WHAT THE EXERCISE ASKS -
Only one stretch of the data below is wanted: the lines starting at the one with "(IHC) of adenocarcinoma" and ending at the one with "non-Hodgkin's type, High", both included, given again exactly.

========

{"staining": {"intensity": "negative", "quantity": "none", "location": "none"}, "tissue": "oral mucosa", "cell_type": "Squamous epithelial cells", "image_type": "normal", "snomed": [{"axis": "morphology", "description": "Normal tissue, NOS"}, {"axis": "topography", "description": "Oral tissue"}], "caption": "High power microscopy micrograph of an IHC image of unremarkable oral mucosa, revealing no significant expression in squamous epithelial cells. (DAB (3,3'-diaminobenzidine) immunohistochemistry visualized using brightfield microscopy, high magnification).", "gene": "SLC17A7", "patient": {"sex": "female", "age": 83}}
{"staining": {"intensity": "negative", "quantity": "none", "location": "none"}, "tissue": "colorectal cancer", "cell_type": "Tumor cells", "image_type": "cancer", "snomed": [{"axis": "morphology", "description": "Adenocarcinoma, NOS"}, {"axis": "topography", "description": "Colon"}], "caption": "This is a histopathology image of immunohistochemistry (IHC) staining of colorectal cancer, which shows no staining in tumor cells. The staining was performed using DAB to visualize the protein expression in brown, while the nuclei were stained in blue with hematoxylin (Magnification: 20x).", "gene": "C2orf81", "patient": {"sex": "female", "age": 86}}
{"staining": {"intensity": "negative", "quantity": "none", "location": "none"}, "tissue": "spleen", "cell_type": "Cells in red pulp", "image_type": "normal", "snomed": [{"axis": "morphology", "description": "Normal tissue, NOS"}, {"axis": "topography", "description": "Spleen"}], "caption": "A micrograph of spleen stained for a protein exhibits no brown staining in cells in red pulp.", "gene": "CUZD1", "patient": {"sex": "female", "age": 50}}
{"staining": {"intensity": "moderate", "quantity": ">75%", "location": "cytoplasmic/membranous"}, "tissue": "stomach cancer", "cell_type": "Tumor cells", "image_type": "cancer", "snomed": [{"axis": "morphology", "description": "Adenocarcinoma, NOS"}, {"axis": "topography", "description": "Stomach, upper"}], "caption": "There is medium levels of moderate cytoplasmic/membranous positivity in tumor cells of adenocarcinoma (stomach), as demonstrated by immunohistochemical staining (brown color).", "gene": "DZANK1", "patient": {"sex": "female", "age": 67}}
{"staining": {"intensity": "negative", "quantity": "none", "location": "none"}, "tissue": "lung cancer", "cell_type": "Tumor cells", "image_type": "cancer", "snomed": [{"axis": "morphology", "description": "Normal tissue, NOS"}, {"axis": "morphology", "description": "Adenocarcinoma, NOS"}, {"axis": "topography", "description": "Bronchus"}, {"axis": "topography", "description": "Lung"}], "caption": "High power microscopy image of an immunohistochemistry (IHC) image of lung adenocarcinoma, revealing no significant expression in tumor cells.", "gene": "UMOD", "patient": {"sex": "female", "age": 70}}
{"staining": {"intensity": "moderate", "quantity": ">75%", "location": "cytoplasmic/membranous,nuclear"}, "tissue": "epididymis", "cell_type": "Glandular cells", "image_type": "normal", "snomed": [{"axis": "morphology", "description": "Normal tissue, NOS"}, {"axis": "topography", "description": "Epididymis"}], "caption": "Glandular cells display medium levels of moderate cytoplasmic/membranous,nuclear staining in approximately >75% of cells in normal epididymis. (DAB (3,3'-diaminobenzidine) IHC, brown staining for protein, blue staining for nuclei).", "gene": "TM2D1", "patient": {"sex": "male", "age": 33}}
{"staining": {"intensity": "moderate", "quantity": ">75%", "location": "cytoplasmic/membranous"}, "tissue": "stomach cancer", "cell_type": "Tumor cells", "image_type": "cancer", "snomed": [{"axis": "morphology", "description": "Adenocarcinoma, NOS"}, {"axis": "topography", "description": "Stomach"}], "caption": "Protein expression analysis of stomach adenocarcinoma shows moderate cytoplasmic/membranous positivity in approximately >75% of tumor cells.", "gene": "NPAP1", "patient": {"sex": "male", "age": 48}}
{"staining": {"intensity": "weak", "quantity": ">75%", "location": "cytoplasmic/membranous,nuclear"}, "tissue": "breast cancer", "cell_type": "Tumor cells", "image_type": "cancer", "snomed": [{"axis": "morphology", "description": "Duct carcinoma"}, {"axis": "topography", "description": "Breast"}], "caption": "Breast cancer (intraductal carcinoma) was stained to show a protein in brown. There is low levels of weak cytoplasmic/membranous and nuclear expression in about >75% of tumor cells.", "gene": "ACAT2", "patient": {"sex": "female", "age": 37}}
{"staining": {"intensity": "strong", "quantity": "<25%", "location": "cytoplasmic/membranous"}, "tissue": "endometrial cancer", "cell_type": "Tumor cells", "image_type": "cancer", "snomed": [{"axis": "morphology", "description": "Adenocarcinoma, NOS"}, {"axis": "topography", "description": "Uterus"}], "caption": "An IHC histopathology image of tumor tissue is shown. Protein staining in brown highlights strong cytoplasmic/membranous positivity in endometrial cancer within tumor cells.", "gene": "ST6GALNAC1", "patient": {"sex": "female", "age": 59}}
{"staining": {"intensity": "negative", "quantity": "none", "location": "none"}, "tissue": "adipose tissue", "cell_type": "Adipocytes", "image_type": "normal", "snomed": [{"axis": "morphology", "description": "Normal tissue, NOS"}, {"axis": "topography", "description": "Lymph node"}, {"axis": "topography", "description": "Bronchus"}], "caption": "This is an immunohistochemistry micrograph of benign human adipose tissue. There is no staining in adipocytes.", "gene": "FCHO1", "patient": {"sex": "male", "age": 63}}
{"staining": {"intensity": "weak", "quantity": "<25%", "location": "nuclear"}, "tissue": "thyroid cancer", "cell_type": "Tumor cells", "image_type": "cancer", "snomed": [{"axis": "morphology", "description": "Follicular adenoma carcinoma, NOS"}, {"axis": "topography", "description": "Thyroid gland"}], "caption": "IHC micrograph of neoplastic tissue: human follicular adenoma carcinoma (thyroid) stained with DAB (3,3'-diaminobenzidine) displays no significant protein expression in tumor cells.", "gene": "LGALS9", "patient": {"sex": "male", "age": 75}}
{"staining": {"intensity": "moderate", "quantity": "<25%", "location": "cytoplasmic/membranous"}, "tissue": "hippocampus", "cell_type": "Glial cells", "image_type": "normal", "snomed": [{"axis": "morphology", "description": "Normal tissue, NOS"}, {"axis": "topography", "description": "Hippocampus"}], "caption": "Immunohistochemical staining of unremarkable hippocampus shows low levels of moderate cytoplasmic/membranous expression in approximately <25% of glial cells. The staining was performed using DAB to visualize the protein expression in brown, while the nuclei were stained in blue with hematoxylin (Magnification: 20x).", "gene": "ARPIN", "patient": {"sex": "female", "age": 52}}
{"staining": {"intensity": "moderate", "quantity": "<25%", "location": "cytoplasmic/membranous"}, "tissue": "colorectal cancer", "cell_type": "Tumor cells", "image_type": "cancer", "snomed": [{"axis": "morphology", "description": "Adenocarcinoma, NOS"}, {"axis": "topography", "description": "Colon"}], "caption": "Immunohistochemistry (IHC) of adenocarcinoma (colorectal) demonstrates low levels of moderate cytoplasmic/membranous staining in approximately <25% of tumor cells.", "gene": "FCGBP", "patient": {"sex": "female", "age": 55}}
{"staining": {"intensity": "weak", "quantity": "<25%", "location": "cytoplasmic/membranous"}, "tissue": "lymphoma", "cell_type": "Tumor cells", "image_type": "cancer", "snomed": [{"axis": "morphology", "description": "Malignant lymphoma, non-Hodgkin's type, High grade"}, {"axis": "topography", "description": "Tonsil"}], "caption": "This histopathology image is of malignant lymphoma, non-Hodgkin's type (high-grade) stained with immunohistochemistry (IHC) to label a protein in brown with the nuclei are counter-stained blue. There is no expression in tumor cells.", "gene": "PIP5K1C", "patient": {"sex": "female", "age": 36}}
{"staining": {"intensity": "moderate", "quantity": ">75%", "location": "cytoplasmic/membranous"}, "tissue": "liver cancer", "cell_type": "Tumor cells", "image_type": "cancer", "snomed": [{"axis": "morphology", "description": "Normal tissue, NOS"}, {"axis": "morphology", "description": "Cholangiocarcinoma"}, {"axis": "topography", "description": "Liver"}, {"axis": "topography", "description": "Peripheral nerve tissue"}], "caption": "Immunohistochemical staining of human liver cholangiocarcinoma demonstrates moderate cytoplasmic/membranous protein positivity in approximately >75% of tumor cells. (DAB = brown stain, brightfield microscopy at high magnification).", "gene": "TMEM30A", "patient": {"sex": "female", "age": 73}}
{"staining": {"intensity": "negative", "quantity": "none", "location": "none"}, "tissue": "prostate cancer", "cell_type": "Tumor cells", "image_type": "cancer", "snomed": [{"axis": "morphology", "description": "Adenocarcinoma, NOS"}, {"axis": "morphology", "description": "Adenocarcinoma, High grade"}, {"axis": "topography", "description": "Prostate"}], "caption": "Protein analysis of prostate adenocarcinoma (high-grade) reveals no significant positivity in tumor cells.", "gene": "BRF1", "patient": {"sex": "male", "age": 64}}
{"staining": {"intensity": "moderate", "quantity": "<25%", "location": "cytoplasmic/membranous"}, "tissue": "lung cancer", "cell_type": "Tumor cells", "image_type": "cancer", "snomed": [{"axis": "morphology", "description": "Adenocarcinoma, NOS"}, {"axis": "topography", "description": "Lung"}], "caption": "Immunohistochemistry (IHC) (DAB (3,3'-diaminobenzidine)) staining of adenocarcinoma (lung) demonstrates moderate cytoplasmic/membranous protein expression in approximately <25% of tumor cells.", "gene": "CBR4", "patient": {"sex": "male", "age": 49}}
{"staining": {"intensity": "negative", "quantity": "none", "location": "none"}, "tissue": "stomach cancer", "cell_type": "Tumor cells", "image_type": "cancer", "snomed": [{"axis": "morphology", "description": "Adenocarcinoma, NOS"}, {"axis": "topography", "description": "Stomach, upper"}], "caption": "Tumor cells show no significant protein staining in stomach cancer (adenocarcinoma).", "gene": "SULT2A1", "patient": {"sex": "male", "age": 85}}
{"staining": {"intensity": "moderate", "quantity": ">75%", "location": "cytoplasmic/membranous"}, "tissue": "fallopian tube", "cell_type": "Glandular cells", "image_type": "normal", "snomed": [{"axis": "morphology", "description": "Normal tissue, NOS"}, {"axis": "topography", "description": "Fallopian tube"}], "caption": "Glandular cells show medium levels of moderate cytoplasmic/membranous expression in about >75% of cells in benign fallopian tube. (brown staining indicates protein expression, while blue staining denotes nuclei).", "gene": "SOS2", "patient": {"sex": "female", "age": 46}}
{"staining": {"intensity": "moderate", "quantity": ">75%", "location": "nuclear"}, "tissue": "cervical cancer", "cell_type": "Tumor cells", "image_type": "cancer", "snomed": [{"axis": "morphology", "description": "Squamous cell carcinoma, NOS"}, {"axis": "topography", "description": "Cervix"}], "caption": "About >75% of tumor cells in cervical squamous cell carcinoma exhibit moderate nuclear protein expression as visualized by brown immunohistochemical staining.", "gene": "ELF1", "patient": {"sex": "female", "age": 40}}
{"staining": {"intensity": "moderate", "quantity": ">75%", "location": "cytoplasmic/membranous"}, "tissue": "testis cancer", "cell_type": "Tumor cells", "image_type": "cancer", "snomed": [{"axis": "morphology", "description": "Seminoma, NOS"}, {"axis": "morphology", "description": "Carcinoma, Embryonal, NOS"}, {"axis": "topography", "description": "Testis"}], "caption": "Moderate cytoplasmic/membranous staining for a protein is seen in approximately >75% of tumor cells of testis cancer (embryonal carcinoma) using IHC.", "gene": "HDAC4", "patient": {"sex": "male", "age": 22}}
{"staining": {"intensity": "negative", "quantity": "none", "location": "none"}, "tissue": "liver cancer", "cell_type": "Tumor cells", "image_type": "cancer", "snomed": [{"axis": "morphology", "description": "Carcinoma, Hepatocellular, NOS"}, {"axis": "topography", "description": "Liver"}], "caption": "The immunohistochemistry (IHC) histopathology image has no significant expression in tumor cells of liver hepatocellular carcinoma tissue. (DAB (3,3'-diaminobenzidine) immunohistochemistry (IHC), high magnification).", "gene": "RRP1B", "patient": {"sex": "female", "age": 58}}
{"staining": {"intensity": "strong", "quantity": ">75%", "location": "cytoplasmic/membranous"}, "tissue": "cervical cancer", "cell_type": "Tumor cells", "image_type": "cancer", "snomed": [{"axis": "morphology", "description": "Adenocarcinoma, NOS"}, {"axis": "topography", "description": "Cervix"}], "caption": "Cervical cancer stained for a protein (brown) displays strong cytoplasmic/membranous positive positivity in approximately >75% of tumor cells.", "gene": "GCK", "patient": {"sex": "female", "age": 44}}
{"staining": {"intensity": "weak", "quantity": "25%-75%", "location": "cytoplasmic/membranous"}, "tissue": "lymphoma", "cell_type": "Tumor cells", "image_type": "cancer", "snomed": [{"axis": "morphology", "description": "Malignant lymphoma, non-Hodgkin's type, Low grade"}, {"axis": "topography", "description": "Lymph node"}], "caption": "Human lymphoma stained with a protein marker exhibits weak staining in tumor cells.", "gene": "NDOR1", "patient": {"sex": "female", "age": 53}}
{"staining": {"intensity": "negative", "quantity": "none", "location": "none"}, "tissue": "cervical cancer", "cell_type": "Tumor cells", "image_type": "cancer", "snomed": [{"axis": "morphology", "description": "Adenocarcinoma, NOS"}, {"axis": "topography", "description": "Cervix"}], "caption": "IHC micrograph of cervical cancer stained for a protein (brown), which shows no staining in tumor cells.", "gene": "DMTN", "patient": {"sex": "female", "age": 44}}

========

EXERCISE OUTPUT -
{"staining": {"intensity": "moderate", "quantity": "<25%", "location": "cytoplasmic/membranous"}, "tissue": "colorectal cancer", "cell_type": "Tumor cells", "image_type": "cancer", "snomed": [{"axis": "morphology", "description": "Adenocarcinoma, NOS"}, {"axis": "topography", "description": "Colon"}], "caption": "Immunohistochemistry (IHC) of adenocarcinoma (colorectal) demonstrates low levels of moderate cytoplasmic/membranous staining in approximately <25% of tumor cells.", "gene": "FCGBP", "patient": {"sex": "female", "age": 55}}
{"staining": {"intensity": "weak", "quantity": "<25%", "location": "cytoplasmic/membranous"}, "tissue": "lymphoma", "cell_type": "Tumor cells", "image_type": "cancer", "snomed": [{"axis": "morphology", "description": "Malignant lymphoma, non-Hodgkin's type, High grade"}, {"axis": "topography", "description": "Tonsil"}], "caption": "This histopathology image is of malignant lymphoma, non-Hodgkin's type (high-grade) stained with immunohistochemistry (IHC) to label a protein in brown with the nuclei are counter-stained blue. There is no expression in tumor cells.", "gene": "PIP5K1C", "patient": {"sex": "female", "age": 36}}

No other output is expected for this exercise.